许环疼得怪叫,嘴里还吃进不少沙子。
“给给给给!我错了,我错了!我再也不偷了!”
她总算是受不了,摸到口袋,掏出偷的一块钱以及两颗奶糖。
时沅转身,看向正好回来的老知青向凤娟:“麻烦你帮我叫一下大队长吧。”
向凤娟看了一眼她脚下狼狈不已的人,点点头,转身离开。
等待大队长过来时候,时沅趁着人没来之前,逮着许环揍了一顿。
她熟悉人体结构,专挑着打起来很疼的地方打。
等有人来了,她就跟没事人一样站在旁边。
等大队长过来,就见着站在一边的时沅,以及地上糊了一脸鼻涕眼泪和尘土的……人。
原谅大队长,实在太埋汰,他真的没看出来地上的是谁。
“大队长,她趁着我不在,去我房间偷东西,这已经不止一次了,之前想着都是知青,我也就没计较,但这次她太过分了,居然还偷钱!我要报公安,麻烦大队长用队里的拖拉机送我一趟县里。”

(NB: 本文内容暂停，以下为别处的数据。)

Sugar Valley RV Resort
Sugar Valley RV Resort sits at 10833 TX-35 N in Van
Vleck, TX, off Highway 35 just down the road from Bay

才见识过时沅的本事,大队长也不想得罪时沅,也不多说,直接应下。
“成,我现在找人送你去。”
没想到大队长会这么轻易答应,许环险些吓尿。
她忙不迭爬起来,爬到时沅的脚边,脏兮兮的手就要去抓时沅的裤腿。
时沅嫌恶的后退,“脏死了,滚远点。”
许环伸到半空的手一僵。
这个贱人,早晚要她好看!
但现在她必须忍!千万不能报公安!
“时沅,沅沅,是我错了,我再也不拿你的东西了,我就是太饿了,一时没忍住!”
许环抹了把眼泪,脸上黑呜呜的一片,手离开脸上时,还有不明物体黏在上面拉出一条轨迹。
这下不光是时沅嫌弃,就是大队长与向凤娟也是一脸埋汰。
许环对此还不知情,还在装可怜中。
“自从下乡,我一顿都吃不饱,父母不管我,甚至还让我寄钱回家,我实在是受不了了,不得已才会这么做。”
“哦,现在的人都吃不饱。还有,你父母不管你,还跟你要钱,又不是我造成的,你不得已,你不跟他们闹,反而来偷我的东西?”
时沅抱着胸,慢条斯理地睨着地上的人,“要不,你现在叫我一声娘,我就放过你。”